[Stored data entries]
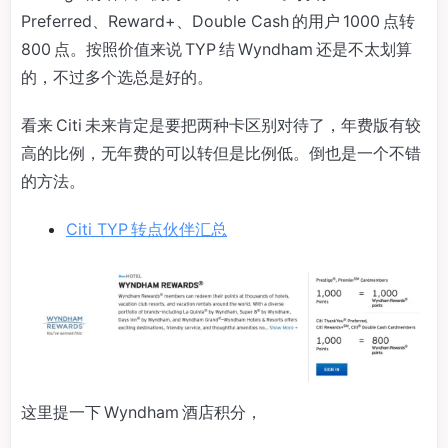
Preferred、Reward+、Double Cash 的用户 1000 点转
800 点。按照价值来说 TYP 结 Wyndham 还是不太划算
的，不过多个选总是好的。
看来 Citi 未来肯定是要把两种卡区别对待了，年费版有较
高的比例，无年费的可以转但是比例低。倒也是一个不错
的方法。
Citi TYP 转点伙伴汇总
这里提一下 Wyndham 酒店积分，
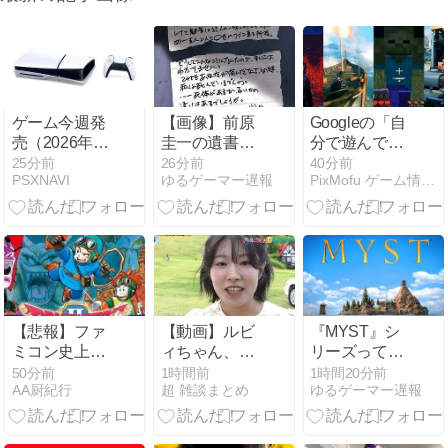
ゲーム今週発
【画像】前原
Googleの「自
売（2026年8
圭一の遺書、
分で遊んで不
月9日～8月15
今見るとガチ
具合を探す」
25分前
26分前
40分前
PSXNAVI
ゆるゲーマー遅報
PixMofu ゲーム情報 × コミュニティ × 自作アプリ
日）
で意味不明す
AIにゲーム大
ぎるwww
手が接近、QA
の自動化が動
き出す
【悲報】ファ
【動画】ルビ
『MYST』シ
ミコン史上最
ィちゃん、浜
リーズって正
高難易度、ド
田雅功に首を
直ADVゲーム
50分前
1時間前
1時間20分前
AA厨紀行
超 雑談まとめ
ゆるゲーマー遅報
ラクエ2に決
絞められたせ
の最高傑作だ
定する
いで段々おか
よね
しな仕事が増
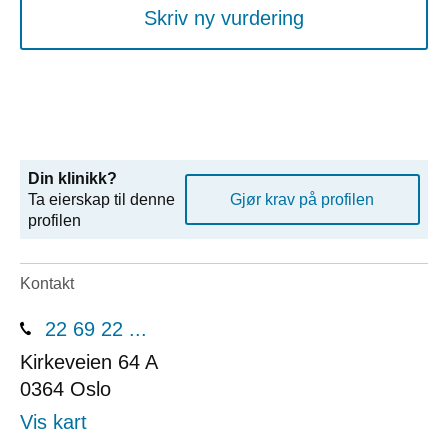
Skriv ny vurdering
Din klinikk?
Ta eierskap til denne
Gjør krav på profilen
profilen
Kontakt
22 69 22 ...
Kirkeveien 64 A
0364
Oslo
Vis kart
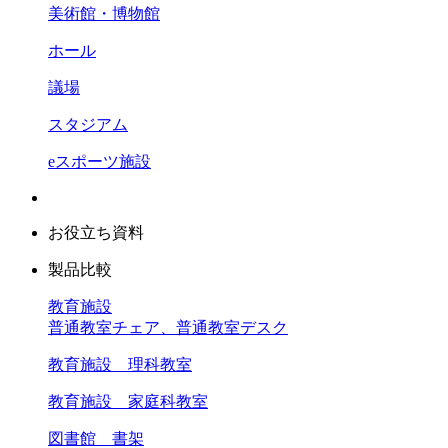
美術館・博物館
ホール
議場
スタジアム
eスポーツ施設
お役立ち資料
製品比較
教育施設
普通教室チェア、普通教室デスク
教育施設 理科教室
教育施設 家庭科教室
図書館 書架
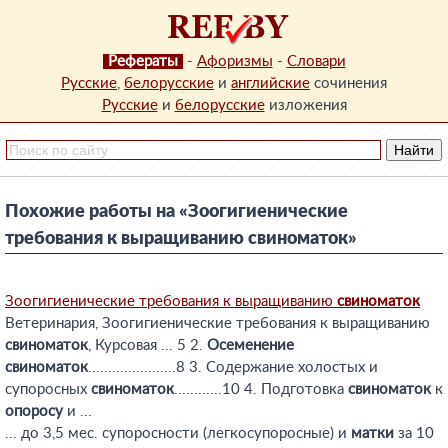
Рефераты
-
Афоризмы
-
Словари
Русские
,
белорусские
и
английские
сочинения
Русские
и
белорусские
изложения
Похожие работы на «Зоогигиенические
требования к выращиванию свиноматок»
Зоогигиенические требования к выращиванию
свиноматок
Ветеринария, Зоогигиенические требования к выращиванию
свиноматок
, Курсовая ... 5 2.
Осеменение
свиноматок
......................8 3. Содержание холостых и
супоросных
свиноматок
............10 4. Подготовка
свиноматок
к
опоросу
и ...
... до 3,5 мес. супоросности (легкосупоросные) и
матки
за 10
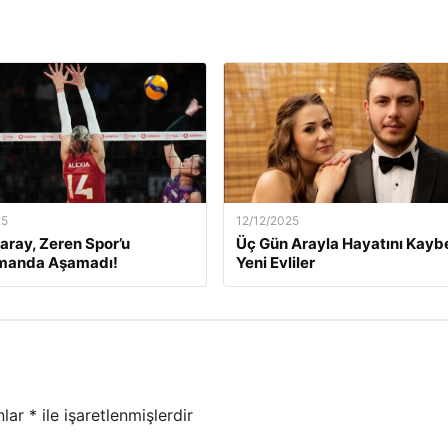
25
12/12/2025
aray, Zeren Spor’u
Üç Gün Arayla Hayatını Kay
manda Aşamadı!
Yeni Evliler
nlar
*
ile işaretlenmişlerdir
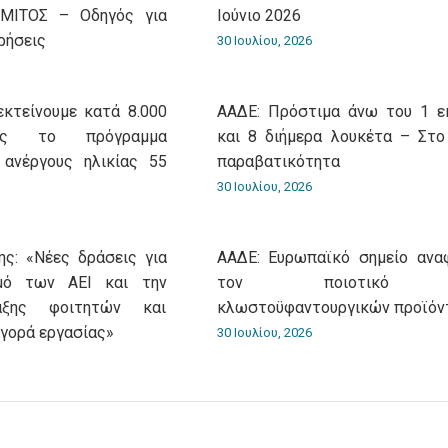
 ΜΙΤΟΣ – Οδηγός για
Ιούνιο 2026
ρήσεις
30 Ιουλίου, 2026
εκτείνουμε κατά 8.000
ΑΑΔΕ: Πρόστιμα άνω του 1 ε
ίας το πρόγραμμα
και 8 διήμερα λουκέτα – Στο
 ανέργους ηλικίας 55
παραβατικότητα
30 Ιουλίου, 2026
ς: «Νέες δράσεις για
ΑΑΔΕ: Ευρωπαϊκό σημείο ανα
σμό των ΑΕΙ και την
τον ποιοτικό έ
αξης φοιτητών και
κλωστοϋφαντουργικών προϊόν
αγορά εργασίας»
30 Ιουλίου, 2026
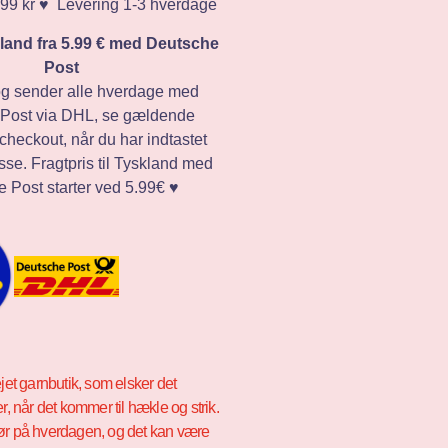
 499 kr ♥️ Levering 1-3 hverdage
skland fra 5.99 € med Deutsche
Post
og sender alle hverdage med
Post via DHL, se gældende
i checkout, når du har indtastet
sse. Fragtpris til Tyskland med
 Post starter ved 5.99€ ♥️
ejet garnbutik, som elsker det
er, når det kommer til hækle og strik.
ør på hverdagen, og det kan være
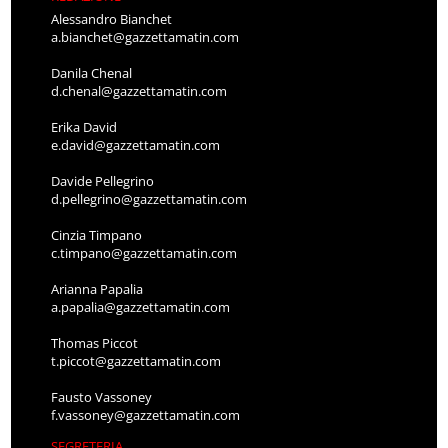
Alessandro Bianchet
a.bianchet@gazzettamatin.com
Danila Chenal
d.chenal@gazzettamatin.com
Erika David
e.david@gazzettamatin.com
Davide Pellegrino
d.pellegrino@gazzettamatin.com
Cinzia Timpano
c.timpano@gazzettamatin.com
Arianna Papalia
a.papalia@gazzettamatin.com
Thomas Piccot
t.piccot@gazzettamatin.com
Fausto Vassoney
f.vassoney@gazzettamatin.com
SEGRETERIA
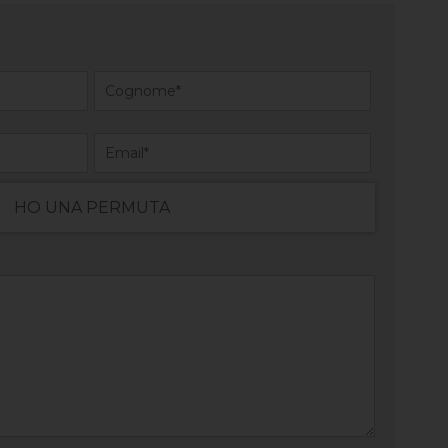
HO UNA PERMUTA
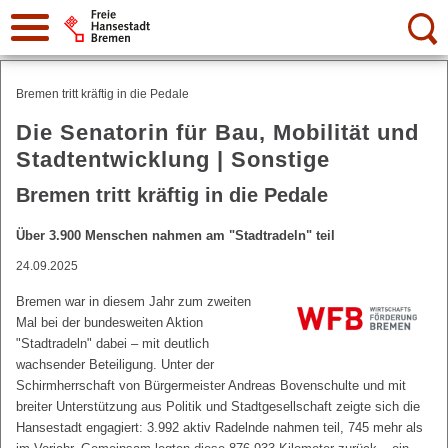
Suche:
Bremen tritt kräftig in die Pedale
Die Senatorin für Bau, Mobilität und
Stadtentwicklung | Sonstige
Bremen tritt kräftig in die Pedale
Über 3.900 Menschen nahmen am "Stadtradeln" teil
24.09.2025
Bremen war in diesem Jahr zum zweiten
Mal bei der bundesweiten Aktion
"Stadtradeln" dabei – mit deutlich
wachsender Beteiligung. Unter der
Schirmherrschaft von Bürgermeister Andreas Bovenschulte und mit
breiter Unterstützung aus Politik und Stadtgesellschaft zeigte sich die
Hansestadt engagiert: 3.992 aktiv Radelnde nahmen teil, 745 mehr als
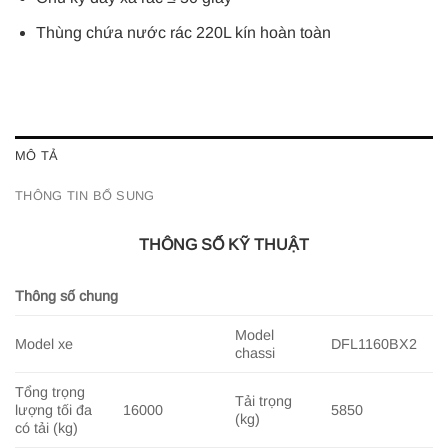
Thùng chứa nước rác 220L kín hoàn toàn
MÔ TẢ
THÔNG TIN BỔ SUNG
THÔNG SỐ KỸ THUẬT
Thông số chung
Model
Model xe
DFL1160BX2
chassi
Tổng trọng
Tải trọng
lượng tối đa
16000
5850
(kg)
có tải (kg)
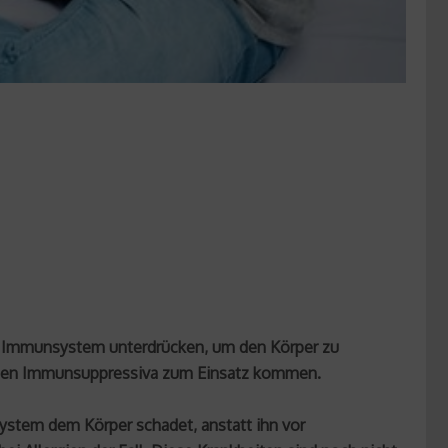
 Immunsystem unterdrücken, um den Körper zu
ieten Immunsuppressiva zum Einsatz kommen.
stem dem Körper schadet, anstatt ihn vor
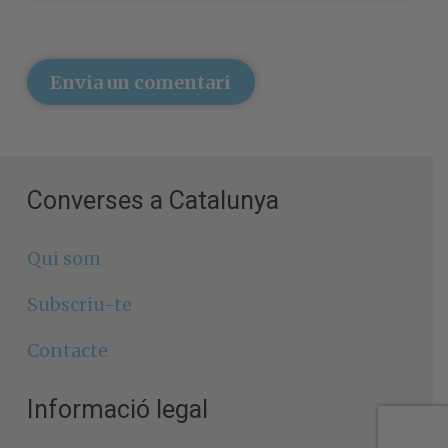
Envia un comentari
Converses a Catalunya
Qui som
Subscriu-te
Contacte
Informació legal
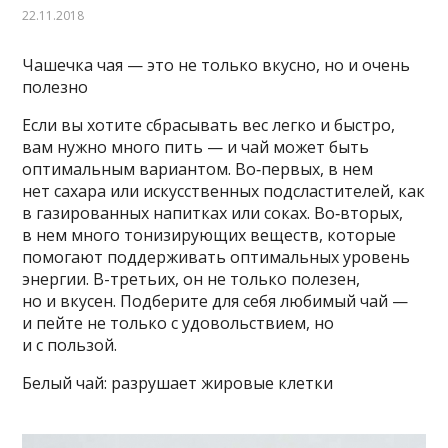
22.11.2018
Чашечка чая — это не только вкусно, но и очень
полезно
Если вы хотите сбрасывать вес легко и быстро,
вам нужно много пить — и чай может быть
оптимальным вариантом. Во‑первых, в нем
нет сахара или искусственных подсластителей, как
в газированных напитках или соках. Во‑вторых,
в нем много тонизирующих веществ, которые
помогают поддерживать оптимальных уровень
энергии. В-третьих, он не только полезен,
но и вкусен. Подберите для себя любимый чай —
и пейте не только с удовольствием, но
и с пользой.
Белый чай: разрушает жировые клетки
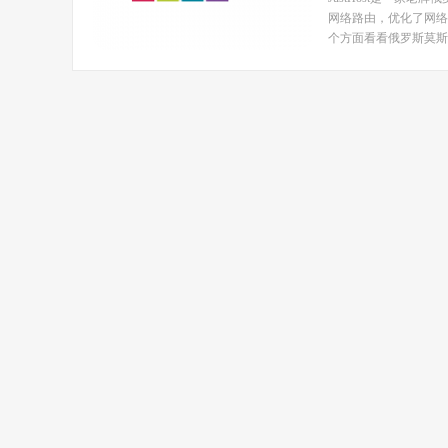
网络路由，优化了网络
个方面看看俄罗斯莫斯科D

▸ TO-DO ITEM
The records above should be repeated exactly, with every picture omitted.

▸ RESPONSE TO THE EXERCISE
Preferred、Reward+、Double Cash 的用户 1000 点转
800 点。按照价值来说 TYP 结 Wyndham 还是不太划算
的，不过多个选总是好的。
看来 Citi 未来肯定是要把两种卡区别对待了，年费版有较
高的比例，无年费的可以转但是比例低。倒也是一个不错
的方法。
Citi TYP 转点伙伴汇总
这里提一下 Wyndham 酒店积分，
ゲーム今週発
【画像】前原
Googleの「自
売（2026年8
圭一の遺書、
分で遊んで不
月9日～8月15
今見るとガチ
具合を探す」
25分前
26分前
40分前
PSXNAVI
ゆるゲーマー遅報
PixMofu ゲーム情報 × コミュニティ × 自作アプリ
日）
で意味不明す
AIにゲーム大
ぎるwww
手が接近、QA
の自動化が動
き出す
【悲報】ファ
【動画】ルビ
『MYST』シ
ミコン史上最
ィちゃん、浜
リーズって正
高難易度、ド
田雅功に首を
直ADVゲーム
50分前
1時間前
1時間20分前
AA厨紀行
超 雑談まとめ
ゆるゲーマー遅報
ラクエ2に決
絞められたせ
の最高傑作だ
定する
いで段々おか
よね
しな仕事が増
Skriv ny vurdering
Din klinikk?
Ta eierskap til denne
Gjør krav på profilen
profilen
Kontakt
22 69 22 ...
Kirkeveien 64 A
0364
Oslo
Vis kart
美術館・博物館
ホール
議場
スタジアム
eスポーツ施設
お役立ち資料
製品比較
教育施設
普通教室チェア、普通教室デスク
教育施設 理科教室
教育施設 家庭科教室
図書館 書架
Рефераты
-
Афоризмы
-
Словари
Русские
,
белорусские
и
английские
сочинения
Русские
и
белорусские
изложения
Похожие работы на «Зоогигиенические
требования к выращиванию свиноматок»
Зоогигиенические требования к выращиванию
свиноматок
Ветеринария, Зоогигиенические требования к выращиванию
свиноматок
, Курсовая ... 5 2.
Осеменение
свиноматок
......................8 3. Содержание холостых и
супоросных
свиноматок
............10 4. Подготовка
свиноматок
к
опоросу
и ...
... до 3,5 мес. супоросности (легкосупоросные) и
матки
за 10
25
12/12/2025
aray, Zeren Spor’u
Üç Gün Arayla Hayatını Kay
manda Aşamadı!
Yeni Evliler
nlar
*
ile işaretlenmişlerdir
 ΜΙΤΟΣ – Οδηγός για
Ιούνιο 2026
ρήσεις
30 Ιουλίου, 2026
εκτείνουμε κατά 8.000
ΑΑΔΕ: Πρόστιμα άνω του 1 ε
ίας το πρόγραμμα
και 8 διήμερα λουκέτα – Στο
 ανέργους ηλικίας 55
παραβατικότητα
30 Ιουλίου, 2026
ς: «Νέες δράσεις για
ΑΑΔΕ: Ευρωπαϊκό σημείο ανα
σμό των ΑΕΙ και την
τον ποιοτικό έ
αξης φοιτητών και
κλωστοϋφαντουργικών προϊόν
αγορά εργασίας»
30 Ιουλίου, 2026
 499 kr ♥️ Levering 1-3 hverdage
skland fra 5.99 € med Deutsche
Post
og sender alle hverdage med
Post via DHL, se gældende
i checkout, når du har indtastet
sse. Fragtpris til Tyskland med
 Post starter ved 5.99€ ♥️
ejet garnbutik, som elsker det
er, når det kommer til hækle og strik.
ør på hverdagen, og det kan være
Alessandro Bianchet
a.bianchet@gazzettamatin.com
Danila Chenal
d.chenal@gazzettamatin.com
Erika David
e.david@gazzettamatin.com
Davide Pellegrino
d.pellegrino@gazzettamatin.com
Cinzia Timpano
c.timpano@gazzettamatin.com
Arianna Papalia
a.papalia@gazzettamatin.com
Thomas Piccot
t.piccot@gazzettamatin.com
Fausto Vassoney
f.vassoney@gazzettamatin.com
SEGRETERIA
HO UNA PERMUTA
Suche:
Bremen tritt kräftig in die Pedale
Die Senatorin für Bau, Mobilität und
Stadtentwicklung | Sonstige
Bremen tritt kräftig in die Pedale
Über 3.900 Menschen nahmen am "Stadtradeln" teil
24.09.2025
Bremen war in diesem Jahr zum zweiten
Mal bei der bundesweiten Aktion
"Stadtradeln" dabei – mit deutlich
wachsender Beteiligung. Unter der
Schirmherrschaft von Bürgermeister Andreas Bovenschulte und mit
breiter Unterstützung aus Politik und Stadtgesellschaft zeigte sich die
Hansestadt engagiert: 3.992 aktiv Radelnde nahmen teil, 745 mehr als
Thùng chứa nước rác 220L kín hoàn toàn
MÔ TẢ
THÔNG TIN BỔ SUNG
THÔNG SỐ KỸ THUẬT
Thông số chung
Model
Model xe
DFL1160BX2
chassi
Tổng trọng
Tải trọng
lượng tối đa
16000
5850
(kg)
có tải (kg)
 Immunsystem unterdrücken, um den Körper zu
ieten Immunsuppressiva zum Einsatz kommen.
stem dem Körper schadet, anstatt ihn vor
Envia un comentari
Converses a Catalunya
Qui som
Subscriu-te
Contacte
Informació legal
22.11.2018
Чашечка чая — это не только вкусно, но и очень
полезно
Если вы хотите сбрасывать вес легко и быстро,
вам нужно много пить — и чай может быть
оптимальным вариантом. Во‑первых, в нем
нет сахара или искусственных подсластителей, как
в газированных напитках или соках. Во‑вторых,
в нем много тонизирующих веществ, которые
помогают поддерживать оптимальных уровень
энергии. В-третьих, он не только полезен,
но и вкусен. Подберите для себя любимый чай —
и пейте не только с удовольствием, но
и с пользой.
Белый чай: разрушает жировые клетки
网络路由，优化了网络
个方面看看俄罗斯莫斯科D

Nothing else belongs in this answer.